Quando la povertà è anche una questione asessuale.

Gli studi statistici vedono un problema, la politica no.

Dal recente report statistico sulla povertà della Caritas viene fuori che la povertà è un problema strutturale del 9,4% della popolazione, e se pensiamo che il dato fino a 15 anni fa si aggirava intorno al 3% sono numeri impressionanti.

Il rapporto, tra le categorie prese in esame, come i “genitori fragili”, le “famiglie povere” e i “giovani stranieri in transito”, include anche i “poveri soli”.

I “poveri soli” sono, secondo la Caritas, soprattutto adulti di genere maschile, per lo più tra i 35 e i 65 anni, di età media più alta rispetto agli altri gruppi.

Stiamo parlando di quasi 90 mila persone su circa 227 mila persone ascoltate, con bisogni molteplici se pensiamo ai vulnerabili (il 60% ha bisogni in almeno 3 ambiti) ed è da notare anche la presenza di bisogni di solito a più bassa incidenza (casa, salute, problemi di immigrazione, problemi familiari, solitudine, abusi, maltrattamenti, problemi legati all’ambito detenzione e giustizia) mentre tra i poveri solə ci sono solitamente persone senza figli di età media più alta rispetto ad altre categorie.

All’interno della categoria di nuclei familiari unifamiliari, tra cui possono trovarsi “poveri soli”, ricordiamo che sono presenti anche persone asessuali e/o aromantiche.

Molte persone asessuali e aromantiche infatti sono single o in relazioni non convenzionali che non rientrano nella categoria di famiglia così come viene concepita attualmente dalle istituzioni.

Secondo uno studio di Coldiretti del 2020 le persone single hanno difficoltà maggiori e spese più alte per circa il 78% di media rispetto a una famiglia di tre persone spendendo il 55% in più per il cibo e il 140% per l’abitazione, ma questo dato non interessa a decisori politici che vedono nella famiglia con figli e non nella persona il nucleo della società, e una colpa nel non avere una famiglia (di quel tipo).

Spesso i nuclei unifamiliari vengono percepiti come privilegiati, e si trascurano invece le fragilità ad esso collegati ed evidenziati dai due studi citati, maggiori che in nuclei composti da almeno 2 persone.
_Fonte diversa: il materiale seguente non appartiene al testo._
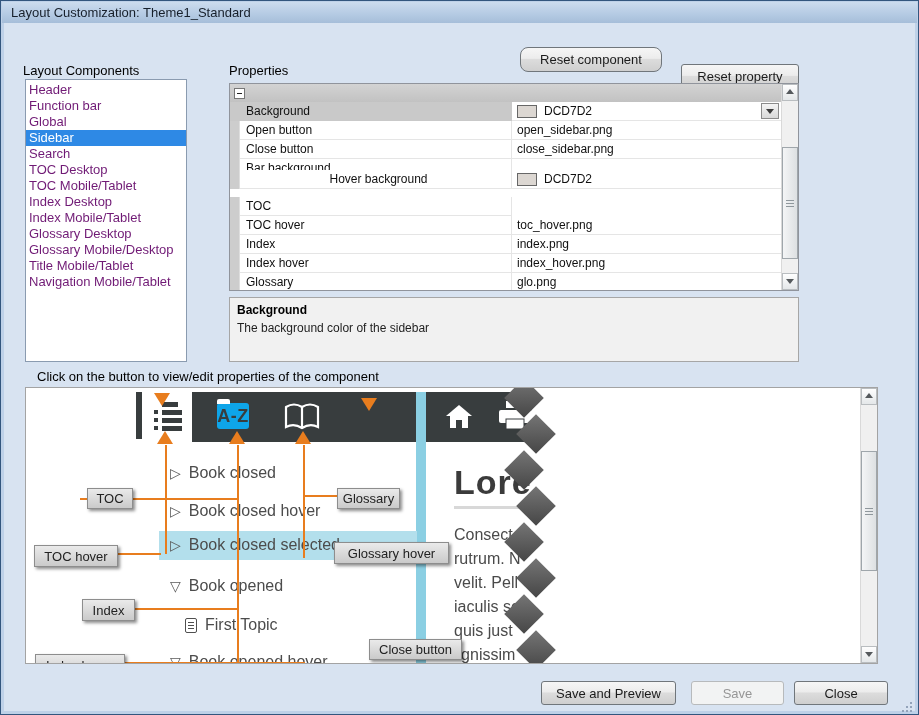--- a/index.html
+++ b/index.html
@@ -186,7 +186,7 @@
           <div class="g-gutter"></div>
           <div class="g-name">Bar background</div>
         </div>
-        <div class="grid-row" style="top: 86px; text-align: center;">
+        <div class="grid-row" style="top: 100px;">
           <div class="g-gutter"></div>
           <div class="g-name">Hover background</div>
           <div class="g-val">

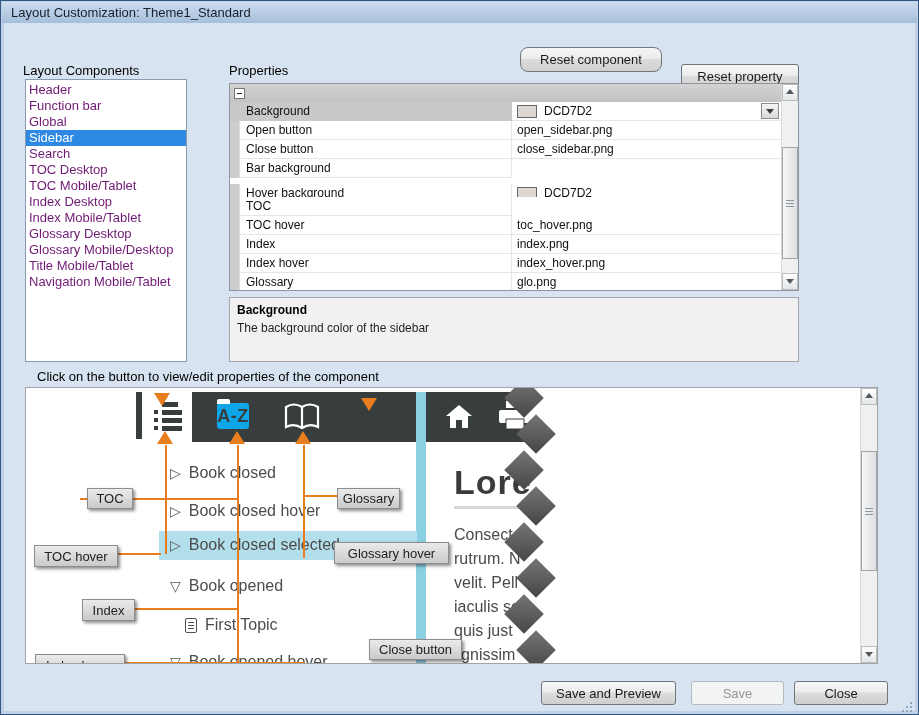--- a/index.html
+++ b/index.html
@@ -82,8 +82,8 @@
   .pv-divider { position:absolute; left:390px; top:4px; width:10px; height:271px; background:var(--divider,#8BCFE3); }
   .pv-highlight { position:absolute; left:133px; top:143px; width:258px; height:29px; background:var(--hl,#B3DFEC); }
 
-  .az { position:absolute; left:191px; top:15px; width:32px; height:26px; background:#0ea5e9;
-        border-radius:3px; text-align:center; font-size:18px; font-weight:bold;
+  .az { position:absolute; left:191px; top:15px; width:32px; height:26px; background:#14b8a6;
+        border-radius:3px; text-align:center; font-size:14px; font-weight:bold;
         line-height:26px; color:var(--bar,#383D3E); letter-spacing:0.5px; }
   .az::before { content:""; position:absolute; left:0; top:-4px; width:13px; height:5px;
                 background:#fff; border-radius:2px 2px 0 0; }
Fragilità che, soprattutto nelle fasce di età di chi è in età lavorativa, viene liquidata con “trovati un* partner”.

Inoltre dal governo è stata presentata la social card che prevede un contributo di 382,50 euro per sopperire ai beni di prima necessità ( 1,04 circa al giorno il prezzo di una brioche ) ed è rivolta solo a persone che fanno parte di famiglie “tradizionali” ovvero quelle in nuclei di almeno tre persone, che sono circa 1 milione e 300.

Anche stavolta l’ideologia fa da filtro per la comprensione della realtà, e le misure rispondono all’ideologia e non ai reali bisogni e problemi. 

Purtroppo la narrazione che viene fatta è vedere in difficoltà soltanto le famiglie eterocismononormate e non prendere in considerazione anche le persone single.